Immigration Law

Daniel Thomann, Esquire

Board of Immigration Appeals holds that possession of ammunition by a convicted felon is an aggravated felony. Matter of Rocco Oppedisano, 26 I&N Dec. 202 (BIA October 25, 2013). Board Members: Pauley, Gundelsberger and Malphrus.

Respondent, a lawful permanent resident of forty years, was convicted in 2005 of possession of ammunition by a convicted felon in violation of 18 U.S.C. § 922(g) and sentenced to five years of probation and a $15,000 fine. He was charged with removability under INA § 237(a)(2)(A)(iii) as an alien convicted of an aggravated felony, specifically “an offense described in ... section 922(g)(1) … of title 18, United States Code (relating to firearms offenses)” under § 101(a)(43)(E)(ii).

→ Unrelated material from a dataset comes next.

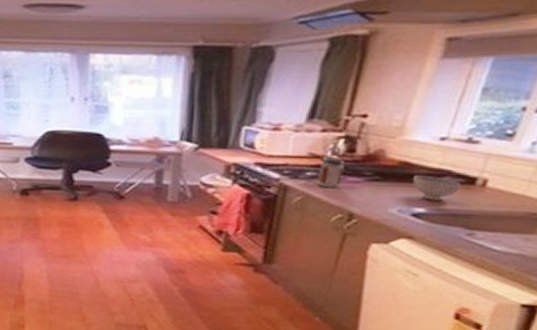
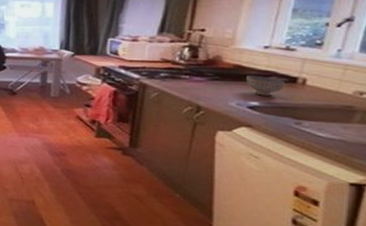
jar: present [316,157,344,189] -> none [169,62,190,87]

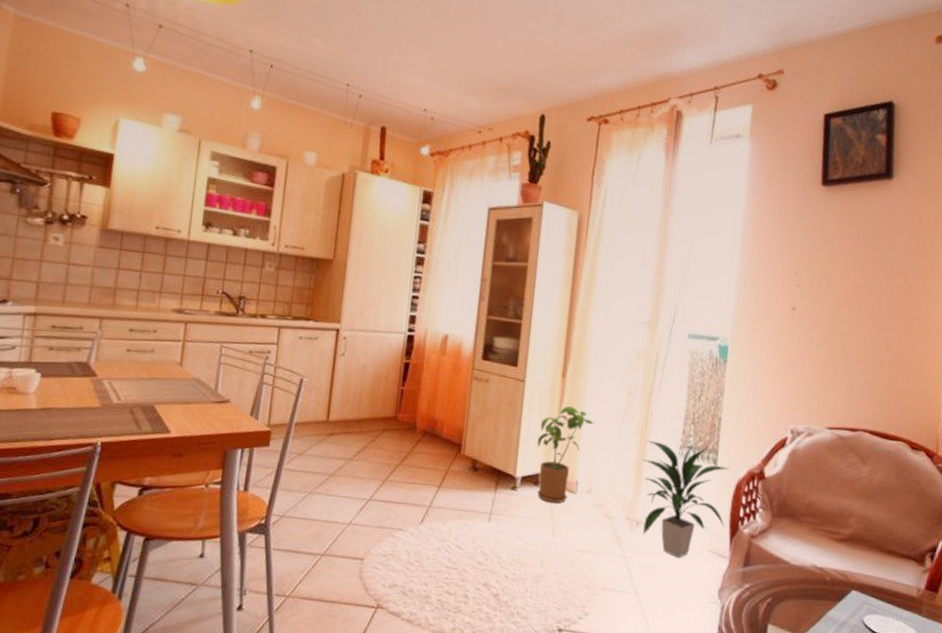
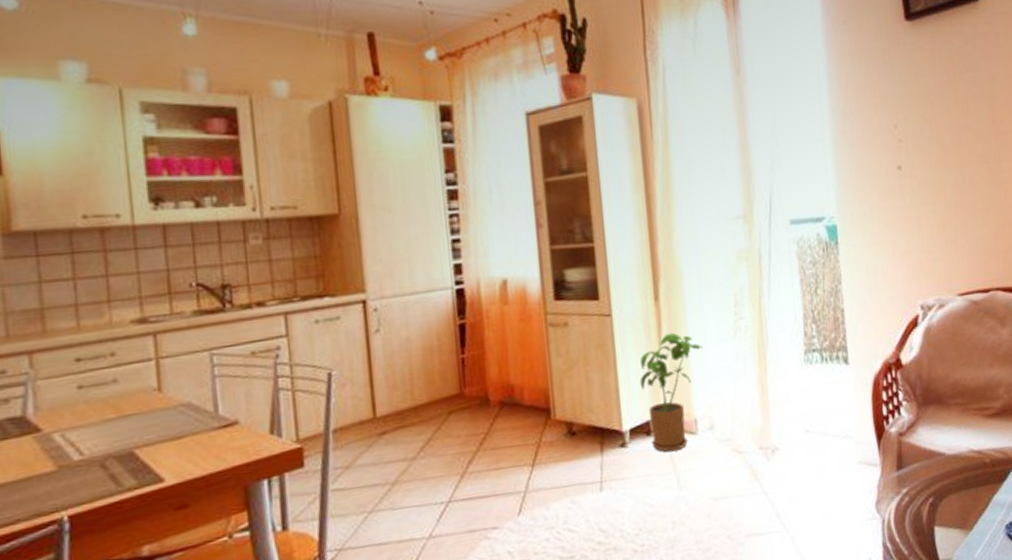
indoor plant: present [643,441,729,558] -> none [765,343,869,479]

On appeal, Respondent argued that the parenthetical “relating to firearms offenses” was a limiting clause, such that a violation of 18 U.S.C. § 922(g) relating to ammunition should not be deemed an aggravated felony. Respondent argued that the immigration judge should have applied the rule of lenity and construed any ambiguity in his favor.

Parentheticals in statutory language may be descriptive or limiting. Citing its analysis in Matter of Ruiz-Romero, 22 I&N Dec. 486 (BIA 1999) of “relating to alien smuggling” language found in INA § 101(a)(43)(N), the Board reasoned that “relating to” parentheticals are descriptive, so that an offense “relating to” ammunition was not excluded from aggravated felony treatment under § 101(a)(43)(E)(ii). As there was no ambiguity in the statutory language, the rule of lenity did not apply.